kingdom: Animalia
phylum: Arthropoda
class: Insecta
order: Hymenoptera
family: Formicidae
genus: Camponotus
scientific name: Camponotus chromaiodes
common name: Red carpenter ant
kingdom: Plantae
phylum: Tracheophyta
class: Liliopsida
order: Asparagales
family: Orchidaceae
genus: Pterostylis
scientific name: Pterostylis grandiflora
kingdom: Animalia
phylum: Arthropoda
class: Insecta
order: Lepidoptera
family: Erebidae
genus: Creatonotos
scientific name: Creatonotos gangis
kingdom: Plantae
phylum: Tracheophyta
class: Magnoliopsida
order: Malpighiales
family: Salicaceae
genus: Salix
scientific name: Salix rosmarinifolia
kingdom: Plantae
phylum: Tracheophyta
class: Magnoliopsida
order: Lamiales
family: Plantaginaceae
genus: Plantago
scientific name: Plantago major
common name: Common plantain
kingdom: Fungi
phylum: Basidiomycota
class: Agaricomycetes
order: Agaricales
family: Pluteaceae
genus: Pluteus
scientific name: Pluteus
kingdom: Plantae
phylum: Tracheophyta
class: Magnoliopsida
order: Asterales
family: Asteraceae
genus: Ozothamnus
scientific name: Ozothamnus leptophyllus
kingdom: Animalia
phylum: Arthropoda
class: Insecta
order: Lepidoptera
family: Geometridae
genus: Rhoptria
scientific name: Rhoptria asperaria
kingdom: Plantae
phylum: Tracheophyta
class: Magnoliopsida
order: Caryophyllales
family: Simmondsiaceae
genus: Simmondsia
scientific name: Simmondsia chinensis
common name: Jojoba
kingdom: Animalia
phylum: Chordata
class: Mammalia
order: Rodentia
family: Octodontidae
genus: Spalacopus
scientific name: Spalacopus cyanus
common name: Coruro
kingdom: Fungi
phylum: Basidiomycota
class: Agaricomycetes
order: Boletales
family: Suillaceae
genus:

▬▬▬▬▬▬

## [What the task requires]
Please arrange every line from all the entries above as one numbered list, leaving out any blank lines.

## [Task response]
1. kingdom: Animalia
2. phylum: Arthropoda
3. class: Insecta
4. order: Hymenoptera
5. family: Formicidae
6. genus: Camponotus
7. scientific name: Camponotus chromaiodes
8. common name: Red carpenter ant
9. kingdom: Plantae
10. phylum: Tracheophyta
11. class: Liliopsida
12. order: Asparagales
13. family: Orchidaceae
14. genus: Pterostylis
15. scientific name: Pterostylis grandiflora
16. kingdom: Animalia
17. phylum: Arthropoda
18. class: Insecta
19. order: Lepidoptera
20. family: Erebidae
21. genus: Creatonotos
22. scientific name: Creatonotos gangis
23. kingdom: Plantae
24. phylum: Tracheophyta
25. class: Magnoliopsida
26. order: Malpighiales
27. family: Salicaceae
28. genus: Salix
29. scientific name: Salix rosmarinifolia
30. kingdom: Plantae
31. phylum: Tracheophyta
32. class: Magnoliopsida
33. order: Lamiales
34. family: Plantaginaceae
35. genus: Plantago
36. scientific name: Plantago major
37. common name: Common plantain
38. kingdom: Fungi
39. phylum: Basidiomycota
40. class: Agaricomycetes
41. order: Agaricales
42. family: Pluteaceae
43. genus: Pluteus
44. scientific name: Pluteus
45. kingdom: Plantae
46. phylum: Tracheophyta
47. class: Magnoliopsida
48. order: Asterales
49. family: Asteraceae
50. genus: Ozothamnus
51. scientific name: Ozothamnus leptophyllus
52. kingdom: Animalia
53. phylum: Arthropoda
54. class: Insecta
55. order: Lepidoptera
56. family: Geometridae
57. genus: Rhoptria
58. scientific name: Rhoptria asperaria
59. kingdom: Plantae
60. phylum: Tracheophyta
61. class: Magnoliopsida
62. order: Caryophyllales
63. family: Simmondsiaceae
64. genus: Simmondsia
65. scientific name: Simmondsia chinensis
66. common name: Jojoba
67. kingdom: Animalia
68. phylum: Chordata
69. class: Mammalia
70. order: Rodentia
71. family: Octodontidae
72. genus: Spalacopus
73. scientific name: Spalacopus cyanus
74. common name: Coruro
75. kingdom: Fungi
76. phylum: Basidiomycota
77. class: Agaricomycetes
78. order: Boletales
79. family: Suillaceae
80. genus:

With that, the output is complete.